Excerpt:

The Stone Soup, or the Point of Everything

I write a poem. Scratch it out. I write it because I am angry. I scratch it out because it is futile. I see the fissure on the earth, but I don’t know the magic words to close it. Every word that is said, mine, yours, his, hers, theirs, ours seem to widen and widen the gap. I am angry because I don’t have the right words. I am angry because I don’t matter. I am angry because we seem to be all tumbling down together, clawing and lashing and bleeding to a point of no return.
An old acquaintance says we ought to listen. Learn why they hate. Try not to convert. Does it help? If I know I am right and they know they are right and if everybody is right and if we understand why they hate but if my words don’t reach far enough if my words don’t mean enough are not strong enough if their words only tell me I do not belong if I do not conform- what good does listening do?
Someone I really like says both sides- there should be both sides of the views. No more fake news or biased views, see it all for yourself. But people believe what they want to believe. They believe whatever gives them a reason for being. And what they don’t believe are lies.
Listen? No filter? I have seen that. Twitter trends. Hashtags. I have fought the good fight and exhausted myself. You never change anyone by reason or truth. No one’s ever changed you. I grew because I learned. I learned when I tried to answer questions. But even I have my fixed truths. Questions that cannot be asked. All I’ve ever wanted is to live my life in peace. All I’ve ever wanted is for the world to not burn while I live. All I’ve wanted is to believe in the peace. A good world. A kind world. And I know it comes with its shadow, I know we all remember the long nights in the caves while the wolves howled, the scream of the blood in the chase. We need to feel the night in our bones. Sports and adventure and the rhythm of the dance, the exploding heart as it revels in the madness of a wild, wild dream- isn’t all that enough?
I am not really angry. I thought history was something you read in the books. I imagined being brave, fighting enemies, winning battles. Now that the lines of past and present are blurring, now that we are history, you learn real battles are fought not on the front but inside the home, and you’re not sure you want to be history anymore. Give us today our daily bread and forgetfulness and the complacence of simpler times. I am not angry. I am in despair. I despair because how do you win a battle inside minds? How do you stop the world from imploding? And if you can’t heal, why even are you here, in this time? What am I doing? What should I do? And how? Is anyone listening?

Data shown:
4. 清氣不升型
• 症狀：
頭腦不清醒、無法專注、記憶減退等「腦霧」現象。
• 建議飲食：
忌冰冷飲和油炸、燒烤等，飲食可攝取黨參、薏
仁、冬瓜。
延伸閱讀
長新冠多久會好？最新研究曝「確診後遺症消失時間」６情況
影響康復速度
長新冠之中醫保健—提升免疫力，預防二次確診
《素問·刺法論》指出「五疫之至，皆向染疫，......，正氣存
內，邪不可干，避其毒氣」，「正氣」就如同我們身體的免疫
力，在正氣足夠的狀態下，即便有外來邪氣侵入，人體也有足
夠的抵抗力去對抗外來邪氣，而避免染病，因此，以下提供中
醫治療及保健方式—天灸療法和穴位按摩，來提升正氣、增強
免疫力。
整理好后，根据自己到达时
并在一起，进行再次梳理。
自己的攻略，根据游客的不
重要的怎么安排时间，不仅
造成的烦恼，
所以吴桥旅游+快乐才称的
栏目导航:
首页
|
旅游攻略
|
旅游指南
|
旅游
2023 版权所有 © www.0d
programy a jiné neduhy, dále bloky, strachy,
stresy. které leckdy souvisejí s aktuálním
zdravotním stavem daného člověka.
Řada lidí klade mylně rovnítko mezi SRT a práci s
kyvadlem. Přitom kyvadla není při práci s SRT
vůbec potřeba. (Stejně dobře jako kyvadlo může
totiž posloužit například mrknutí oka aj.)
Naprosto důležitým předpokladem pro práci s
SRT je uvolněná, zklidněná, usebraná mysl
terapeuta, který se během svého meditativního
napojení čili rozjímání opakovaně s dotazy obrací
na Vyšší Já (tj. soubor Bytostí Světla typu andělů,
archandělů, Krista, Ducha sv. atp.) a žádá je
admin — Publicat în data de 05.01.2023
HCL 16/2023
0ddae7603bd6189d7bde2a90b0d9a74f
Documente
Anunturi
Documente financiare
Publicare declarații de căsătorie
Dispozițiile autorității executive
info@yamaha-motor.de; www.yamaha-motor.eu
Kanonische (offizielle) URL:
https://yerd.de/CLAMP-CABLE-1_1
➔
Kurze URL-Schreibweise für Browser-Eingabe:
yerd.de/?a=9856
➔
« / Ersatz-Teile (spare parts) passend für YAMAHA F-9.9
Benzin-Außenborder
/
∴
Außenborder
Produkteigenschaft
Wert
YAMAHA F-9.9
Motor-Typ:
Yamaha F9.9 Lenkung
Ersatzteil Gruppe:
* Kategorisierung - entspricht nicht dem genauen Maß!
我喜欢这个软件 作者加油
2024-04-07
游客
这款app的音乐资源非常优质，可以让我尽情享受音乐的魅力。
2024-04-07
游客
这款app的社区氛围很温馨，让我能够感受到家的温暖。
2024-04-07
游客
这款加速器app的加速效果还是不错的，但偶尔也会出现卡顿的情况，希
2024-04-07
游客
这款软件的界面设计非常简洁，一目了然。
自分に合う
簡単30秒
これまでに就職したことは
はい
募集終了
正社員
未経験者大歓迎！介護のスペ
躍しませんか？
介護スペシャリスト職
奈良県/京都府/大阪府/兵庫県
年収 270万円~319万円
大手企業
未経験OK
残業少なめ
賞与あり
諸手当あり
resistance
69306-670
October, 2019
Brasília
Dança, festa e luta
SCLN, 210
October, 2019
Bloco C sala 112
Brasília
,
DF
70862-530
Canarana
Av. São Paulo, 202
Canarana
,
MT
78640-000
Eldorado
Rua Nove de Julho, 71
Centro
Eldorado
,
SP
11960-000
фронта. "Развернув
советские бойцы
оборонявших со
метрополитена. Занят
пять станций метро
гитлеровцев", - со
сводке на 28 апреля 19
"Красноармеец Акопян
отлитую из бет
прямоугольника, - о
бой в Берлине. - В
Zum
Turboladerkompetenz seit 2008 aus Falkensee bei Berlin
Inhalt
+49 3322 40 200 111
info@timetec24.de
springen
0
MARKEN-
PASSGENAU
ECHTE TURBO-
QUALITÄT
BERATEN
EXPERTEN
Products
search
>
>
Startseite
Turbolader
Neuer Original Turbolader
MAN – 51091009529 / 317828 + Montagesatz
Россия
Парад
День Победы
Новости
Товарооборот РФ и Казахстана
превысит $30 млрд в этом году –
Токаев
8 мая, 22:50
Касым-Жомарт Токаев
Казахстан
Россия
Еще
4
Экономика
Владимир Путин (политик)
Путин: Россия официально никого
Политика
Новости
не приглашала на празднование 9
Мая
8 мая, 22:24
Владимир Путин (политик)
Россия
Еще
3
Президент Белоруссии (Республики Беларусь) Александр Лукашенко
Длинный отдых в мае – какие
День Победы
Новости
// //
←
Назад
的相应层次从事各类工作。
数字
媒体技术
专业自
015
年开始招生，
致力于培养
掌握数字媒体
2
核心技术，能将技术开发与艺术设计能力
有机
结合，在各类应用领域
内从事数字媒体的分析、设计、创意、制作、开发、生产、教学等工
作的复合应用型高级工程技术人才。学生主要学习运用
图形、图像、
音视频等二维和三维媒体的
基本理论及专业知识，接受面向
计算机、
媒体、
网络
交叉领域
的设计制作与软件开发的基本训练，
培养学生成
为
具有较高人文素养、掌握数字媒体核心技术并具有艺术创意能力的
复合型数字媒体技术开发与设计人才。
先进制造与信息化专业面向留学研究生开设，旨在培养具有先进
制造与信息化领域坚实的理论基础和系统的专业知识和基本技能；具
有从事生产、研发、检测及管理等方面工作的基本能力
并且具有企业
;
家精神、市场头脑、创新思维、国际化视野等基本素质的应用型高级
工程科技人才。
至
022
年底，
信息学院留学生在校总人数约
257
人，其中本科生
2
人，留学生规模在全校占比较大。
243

Request: Sum up the piece titled "The Stone Soup, or the Point of Everything" in three sentences.

Final answer: The writer writes a poem out of anger and scratches it out, feeling that every word said only widens the gap between people and lacking the right words to close it. Advice to listen and to see both sides seems of little use to the writer, who says people believe what they want to believe and that no one is ever changed by reason or truth. The writer then says the real feeling is not anger but despair, and asks how a battle inside minds can be won and whether anyone is listening.